Wednesday, November 29, 2006

Windows MIDI Players and Tempo Control

Since it's late and I'd rather not disturb the roommates + landlord, I am practicing on an electric bagpipe chanter.

I am on the lookout for a good midi player for Windows, something I can use to play along with MIDI versions of bagpipe tunes. Since my playing is a bit slow, and the tunes I'm looking to play have a default tempo that's way out of my league, a player with some sort of speed control is pretty much a necessity.

Here's what I've found this evening, in order:


  1. Sigma Player 1.0 - A simple freeware player supporting multiple audio formats. The interface is a bit odd, sporting all black buttons and a close button that simply says, "Close". Forgiveable, except that dragging and dropping a file onto it doesn't seem to do anything, and the "slow motion" feature that the website touted isn't variable. It's either regular speed or slow-mo, and no in-between. This is better than nothing, but not what I'm looking for.

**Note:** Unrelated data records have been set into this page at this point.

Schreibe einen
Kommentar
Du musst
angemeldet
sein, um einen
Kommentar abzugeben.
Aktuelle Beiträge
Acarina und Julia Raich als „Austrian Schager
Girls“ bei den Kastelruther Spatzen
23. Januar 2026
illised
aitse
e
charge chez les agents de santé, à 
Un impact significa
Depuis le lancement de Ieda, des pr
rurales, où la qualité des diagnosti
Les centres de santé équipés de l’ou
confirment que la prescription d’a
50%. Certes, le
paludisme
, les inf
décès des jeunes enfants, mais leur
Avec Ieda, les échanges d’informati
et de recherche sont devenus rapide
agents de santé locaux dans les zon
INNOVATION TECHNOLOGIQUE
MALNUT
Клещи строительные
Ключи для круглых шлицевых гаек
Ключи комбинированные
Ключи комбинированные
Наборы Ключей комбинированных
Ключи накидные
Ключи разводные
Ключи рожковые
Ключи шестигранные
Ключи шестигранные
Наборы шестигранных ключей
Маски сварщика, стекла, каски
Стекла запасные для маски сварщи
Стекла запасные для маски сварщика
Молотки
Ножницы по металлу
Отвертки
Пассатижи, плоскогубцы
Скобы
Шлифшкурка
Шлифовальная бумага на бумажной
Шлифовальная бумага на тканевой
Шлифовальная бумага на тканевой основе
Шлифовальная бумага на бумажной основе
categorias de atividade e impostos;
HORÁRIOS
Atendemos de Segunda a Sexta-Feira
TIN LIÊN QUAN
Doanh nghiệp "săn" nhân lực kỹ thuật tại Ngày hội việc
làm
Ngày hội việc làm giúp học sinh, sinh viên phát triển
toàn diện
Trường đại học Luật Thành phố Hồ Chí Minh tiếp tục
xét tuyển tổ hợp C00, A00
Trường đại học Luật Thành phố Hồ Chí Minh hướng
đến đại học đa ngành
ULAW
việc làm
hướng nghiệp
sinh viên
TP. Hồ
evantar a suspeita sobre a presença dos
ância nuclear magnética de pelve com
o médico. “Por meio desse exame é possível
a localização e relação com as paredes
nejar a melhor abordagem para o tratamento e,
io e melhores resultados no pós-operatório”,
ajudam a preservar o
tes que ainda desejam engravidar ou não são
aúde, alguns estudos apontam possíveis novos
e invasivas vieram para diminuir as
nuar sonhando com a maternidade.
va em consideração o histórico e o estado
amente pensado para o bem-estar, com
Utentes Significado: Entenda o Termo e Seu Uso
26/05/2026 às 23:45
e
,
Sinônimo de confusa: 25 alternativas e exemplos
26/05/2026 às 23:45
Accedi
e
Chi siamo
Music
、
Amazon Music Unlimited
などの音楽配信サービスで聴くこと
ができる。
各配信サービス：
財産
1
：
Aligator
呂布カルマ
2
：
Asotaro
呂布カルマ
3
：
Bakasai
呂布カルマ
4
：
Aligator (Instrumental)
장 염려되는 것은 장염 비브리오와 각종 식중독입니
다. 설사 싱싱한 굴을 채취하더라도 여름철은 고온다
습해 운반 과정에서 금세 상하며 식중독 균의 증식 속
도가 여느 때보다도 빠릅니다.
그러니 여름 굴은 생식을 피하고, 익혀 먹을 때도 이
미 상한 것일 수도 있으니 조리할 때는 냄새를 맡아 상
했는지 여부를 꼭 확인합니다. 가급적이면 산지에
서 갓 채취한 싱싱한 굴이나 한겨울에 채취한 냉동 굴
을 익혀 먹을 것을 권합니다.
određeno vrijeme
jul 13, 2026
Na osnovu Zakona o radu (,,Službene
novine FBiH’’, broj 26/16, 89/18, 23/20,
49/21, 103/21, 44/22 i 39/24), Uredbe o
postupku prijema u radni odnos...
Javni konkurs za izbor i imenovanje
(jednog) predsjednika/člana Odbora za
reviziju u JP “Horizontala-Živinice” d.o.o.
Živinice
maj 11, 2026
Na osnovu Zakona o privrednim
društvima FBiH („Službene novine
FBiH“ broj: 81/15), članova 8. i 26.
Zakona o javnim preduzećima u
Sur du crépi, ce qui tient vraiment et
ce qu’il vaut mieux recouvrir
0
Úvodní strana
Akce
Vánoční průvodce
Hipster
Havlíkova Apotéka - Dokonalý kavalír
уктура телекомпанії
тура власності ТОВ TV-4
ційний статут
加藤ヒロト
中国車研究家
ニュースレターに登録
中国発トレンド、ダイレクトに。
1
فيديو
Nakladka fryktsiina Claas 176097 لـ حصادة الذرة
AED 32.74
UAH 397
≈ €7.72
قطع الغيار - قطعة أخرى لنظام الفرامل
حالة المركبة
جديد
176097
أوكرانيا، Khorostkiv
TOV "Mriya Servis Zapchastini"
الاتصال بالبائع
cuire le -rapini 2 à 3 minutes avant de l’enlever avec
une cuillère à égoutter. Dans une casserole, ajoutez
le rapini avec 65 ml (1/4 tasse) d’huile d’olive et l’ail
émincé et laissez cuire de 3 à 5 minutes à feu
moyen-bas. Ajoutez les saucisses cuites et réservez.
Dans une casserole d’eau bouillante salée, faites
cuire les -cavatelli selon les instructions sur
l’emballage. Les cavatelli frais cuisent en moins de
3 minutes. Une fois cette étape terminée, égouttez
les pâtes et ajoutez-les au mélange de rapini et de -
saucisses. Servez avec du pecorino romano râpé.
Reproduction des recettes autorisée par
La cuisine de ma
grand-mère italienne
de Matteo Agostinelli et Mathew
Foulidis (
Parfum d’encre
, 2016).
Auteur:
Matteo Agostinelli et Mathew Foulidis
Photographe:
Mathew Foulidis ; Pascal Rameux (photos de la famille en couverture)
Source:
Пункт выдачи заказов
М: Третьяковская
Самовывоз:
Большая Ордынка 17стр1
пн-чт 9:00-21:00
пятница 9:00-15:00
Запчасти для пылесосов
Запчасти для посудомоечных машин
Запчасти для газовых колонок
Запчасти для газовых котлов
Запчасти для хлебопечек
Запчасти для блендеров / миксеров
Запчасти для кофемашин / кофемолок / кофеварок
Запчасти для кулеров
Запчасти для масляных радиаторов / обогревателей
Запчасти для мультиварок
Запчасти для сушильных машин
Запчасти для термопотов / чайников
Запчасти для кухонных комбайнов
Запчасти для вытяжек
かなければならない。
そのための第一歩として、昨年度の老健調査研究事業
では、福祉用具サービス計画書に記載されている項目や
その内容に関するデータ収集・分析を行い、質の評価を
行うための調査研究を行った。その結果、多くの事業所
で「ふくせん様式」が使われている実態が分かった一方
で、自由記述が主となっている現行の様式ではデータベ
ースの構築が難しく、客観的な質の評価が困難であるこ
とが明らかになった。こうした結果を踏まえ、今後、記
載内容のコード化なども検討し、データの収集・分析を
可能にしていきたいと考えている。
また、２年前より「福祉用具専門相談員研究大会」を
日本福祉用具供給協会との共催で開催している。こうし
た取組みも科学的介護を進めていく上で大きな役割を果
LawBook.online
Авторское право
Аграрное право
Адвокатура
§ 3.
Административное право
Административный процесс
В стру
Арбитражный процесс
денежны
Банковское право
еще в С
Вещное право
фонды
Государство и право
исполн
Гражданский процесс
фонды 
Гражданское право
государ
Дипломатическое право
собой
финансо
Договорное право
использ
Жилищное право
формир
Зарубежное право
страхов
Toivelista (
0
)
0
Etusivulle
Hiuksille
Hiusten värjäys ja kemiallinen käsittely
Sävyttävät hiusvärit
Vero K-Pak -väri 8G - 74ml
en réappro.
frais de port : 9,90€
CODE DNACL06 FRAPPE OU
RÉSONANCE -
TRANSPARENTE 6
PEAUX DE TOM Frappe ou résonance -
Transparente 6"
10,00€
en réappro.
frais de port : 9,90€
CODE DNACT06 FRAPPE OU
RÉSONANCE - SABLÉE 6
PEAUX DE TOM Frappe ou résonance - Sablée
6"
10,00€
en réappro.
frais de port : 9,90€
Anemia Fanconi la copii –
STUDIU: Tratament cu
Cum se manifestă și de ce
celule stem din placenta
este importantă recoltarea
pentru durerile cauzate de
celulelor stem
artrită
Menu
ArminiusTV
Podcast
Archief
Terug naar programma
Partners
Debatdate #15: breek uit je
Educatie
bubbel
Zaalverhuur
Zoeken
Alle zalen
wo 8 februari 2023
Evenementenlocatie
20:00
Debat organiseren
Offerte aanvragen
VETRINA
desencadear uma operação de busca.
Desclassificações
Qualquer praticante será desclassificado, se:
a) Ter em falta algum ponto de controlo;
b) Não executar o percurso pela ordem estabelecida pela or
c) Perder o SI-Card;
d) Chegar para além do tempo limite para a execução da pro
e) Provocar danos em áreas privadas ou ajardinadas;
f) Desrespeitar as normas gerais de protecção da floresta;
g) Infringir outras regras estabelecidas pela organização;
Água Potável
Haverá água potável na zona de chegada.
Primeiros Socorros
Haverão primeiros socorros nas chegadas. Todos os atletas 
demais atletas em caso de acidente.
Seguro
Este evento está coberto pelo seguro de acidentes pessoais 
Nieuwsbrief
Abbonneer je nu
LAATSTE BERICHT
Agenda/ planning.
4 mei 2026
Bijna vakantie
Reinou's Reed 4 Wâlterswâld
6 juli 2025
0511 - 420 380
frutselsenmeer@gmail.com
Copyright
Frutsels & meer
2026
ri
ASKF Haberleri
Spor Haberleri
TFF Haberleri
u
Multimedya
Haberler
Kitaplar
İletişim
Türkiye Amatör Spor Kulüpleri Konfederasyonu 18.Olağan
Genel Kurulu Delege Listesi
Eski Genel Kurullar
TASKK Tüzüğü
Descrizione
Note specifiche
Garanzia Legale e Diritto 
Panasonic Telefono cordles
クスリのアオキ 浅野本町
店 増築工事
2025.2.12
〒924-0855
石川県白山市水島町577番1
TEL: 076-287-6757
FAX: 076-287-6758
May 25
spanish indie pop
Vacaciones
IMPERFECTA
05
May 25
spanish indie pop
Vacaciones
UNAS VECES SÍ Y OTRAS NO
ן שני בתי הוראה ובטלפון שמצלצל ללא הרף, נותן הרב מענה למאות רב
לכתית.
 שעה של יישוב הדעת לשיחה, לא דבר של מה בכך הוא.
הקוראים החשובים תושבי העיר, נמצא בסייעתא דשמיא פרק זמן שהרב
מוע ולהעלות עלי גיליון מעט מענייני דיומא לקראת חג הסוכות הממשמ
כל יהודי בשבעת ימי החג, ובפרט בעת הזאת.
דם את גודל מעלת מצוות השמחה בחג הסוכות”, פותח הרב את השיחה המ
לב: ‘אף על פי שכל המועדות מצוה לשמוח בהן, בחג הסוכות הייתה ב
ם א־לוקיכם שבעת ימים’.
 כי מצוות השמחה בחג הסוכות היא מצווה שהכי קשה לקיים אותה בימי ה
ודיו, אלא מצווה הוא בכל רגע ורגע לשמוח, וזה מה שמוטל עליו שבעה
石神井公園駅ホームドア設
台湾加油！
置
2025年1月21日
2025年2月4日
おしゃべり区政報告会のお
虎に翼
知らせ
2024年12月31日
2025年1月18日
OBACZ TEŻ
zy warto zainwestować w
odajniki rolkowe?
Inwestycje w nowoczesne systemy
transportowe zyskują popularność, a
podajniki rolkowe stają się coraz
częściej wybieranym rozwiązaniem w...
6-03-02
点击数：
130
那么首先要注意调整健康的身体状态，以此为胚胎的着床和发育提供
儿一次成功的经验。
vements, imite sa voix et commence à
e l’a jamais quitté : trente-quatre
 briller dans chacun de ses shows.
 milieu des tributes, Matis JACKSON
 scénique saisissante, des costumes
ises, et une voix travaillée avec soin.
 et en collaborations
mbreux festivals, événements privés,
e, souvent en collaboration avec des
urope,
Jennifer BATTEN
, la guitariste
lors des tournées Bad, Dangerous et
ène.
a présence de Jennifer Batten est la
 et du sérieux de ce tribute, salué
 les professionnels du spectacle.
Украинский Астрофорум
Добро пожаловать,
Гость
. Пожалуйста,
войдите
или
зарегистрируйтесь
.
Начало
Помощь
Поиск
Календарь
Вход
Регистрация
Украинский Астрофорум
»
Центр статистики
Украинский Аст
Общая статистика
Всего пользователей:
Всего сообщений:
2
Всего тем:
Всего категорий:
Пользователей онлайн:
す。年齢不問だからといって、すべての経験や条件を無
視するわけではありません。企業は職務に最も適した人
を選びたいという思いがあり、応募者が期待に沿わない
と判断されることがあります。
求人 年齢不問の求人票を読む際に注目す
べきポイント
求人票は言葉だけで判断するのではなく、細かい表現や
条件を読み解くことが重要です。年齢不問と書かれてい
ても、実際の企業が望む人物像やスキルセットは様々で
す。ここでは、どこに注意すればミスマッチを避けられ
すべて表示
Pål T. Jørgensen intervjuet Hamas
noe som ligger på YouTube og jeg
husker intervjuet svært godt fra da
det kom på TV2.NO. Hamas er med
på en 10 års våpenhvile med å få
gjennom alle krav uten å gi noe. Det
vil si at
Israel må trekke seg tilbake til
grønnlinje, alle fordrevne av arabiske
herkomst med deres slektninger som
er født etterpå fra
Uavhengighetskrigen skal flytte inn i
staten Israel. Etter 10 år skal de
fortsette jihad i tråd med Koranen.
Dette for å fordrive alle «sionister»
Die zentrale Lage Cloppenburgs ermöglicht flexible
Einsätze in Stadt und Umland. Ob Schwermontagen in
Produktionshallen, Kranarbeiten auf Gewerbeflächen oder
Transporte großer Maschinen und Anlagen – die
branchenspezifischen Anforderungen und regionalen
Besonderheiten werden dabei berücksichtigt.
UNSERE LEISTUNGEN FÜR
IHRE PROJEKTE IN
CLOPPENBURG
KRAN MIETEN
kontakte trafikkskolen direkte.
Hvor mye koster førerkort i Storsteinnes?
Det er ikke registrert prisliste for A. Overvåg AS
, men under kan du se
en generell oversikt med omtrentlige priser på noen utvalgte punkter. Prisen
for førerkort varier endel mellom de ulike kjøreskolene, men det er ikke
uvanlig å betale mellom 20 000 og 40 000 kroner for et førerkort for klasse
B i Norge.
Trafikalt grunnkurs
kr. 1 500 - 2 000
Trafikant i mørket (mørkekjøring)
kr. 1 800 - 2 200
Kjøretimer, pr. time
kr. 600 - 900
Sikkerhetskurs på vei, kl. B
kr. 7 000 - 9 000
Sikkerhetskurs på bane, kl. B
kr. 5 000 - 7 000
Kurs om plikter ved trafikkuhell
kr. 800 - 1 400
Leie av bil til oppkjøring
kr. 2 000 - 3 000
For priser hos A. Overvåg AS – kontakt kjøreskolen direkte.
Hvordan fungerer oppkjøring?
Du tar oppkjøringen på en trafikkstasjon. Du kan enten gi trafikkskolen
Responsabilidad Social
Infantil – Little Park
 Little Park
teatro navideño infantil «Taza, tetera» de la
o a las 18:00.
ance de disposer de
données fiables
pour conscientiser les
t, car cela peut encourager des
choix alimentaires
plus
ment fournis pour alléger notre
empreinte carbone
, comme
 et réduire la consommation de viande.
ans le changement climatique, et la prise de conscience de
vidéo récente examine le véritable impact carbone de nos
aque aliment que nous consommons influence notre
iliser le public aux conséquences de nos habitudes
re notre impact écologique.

  2. Sweet MIDI Player 2.2.6 for Windows - This one's better than Sigma Player, but still has shortcomings. It's interface is structured like a sound board, with vertical sliders to adjust the volume of individual channels, as well as knobs to pan them to the left or right. More importantly, it sports two text boxes to change tempo: one displays the tempo as a number (222.16, for example), and the other displays a percentage that the tempo can be adjusted by (whereby "-50%" will cut it in half.) Personally, I'd prefer slider bars to text boxes (or both), but this worked out well enough for me to play along with the tune at a reasonable speed. This proved to be an exercise in out-of-tune playing, and ended up sounding about as good as a chorus of belligerent whales. I tried using the pause controls and the tempo setting to get the tune to stay on low-A for a good while, which I hoped would allow my chanter to be tuned to the computer's synthesizer, however pausing the tune in Sweet MIDI Player had the effect of muting the song and requiring it to be restarted from the beginning. Argh. Perhaps this has to do with the MIDI synthesizer it used, perhaps not. Regardless, Simple MIDI Player is ok for now, but needs to be replaced.


Oh well, I'm off to actually practice, and not just write about it. More on this later.

1 comment:

Anonymous said...

Thanks for this post. I'm going to try out Sweet MIDI player. I'm a tinwhistle player trying to learn traditional Irish tunes and such. I've been surprised how difficult it is to find a simple MIDI file payer that offers tempo control (which to my mind would be a VERY simple feature to offer.) In fact, Winamp should offer tempo control for MIDI files, not sure why it doesn't yet. Anyway, thanks, and take care.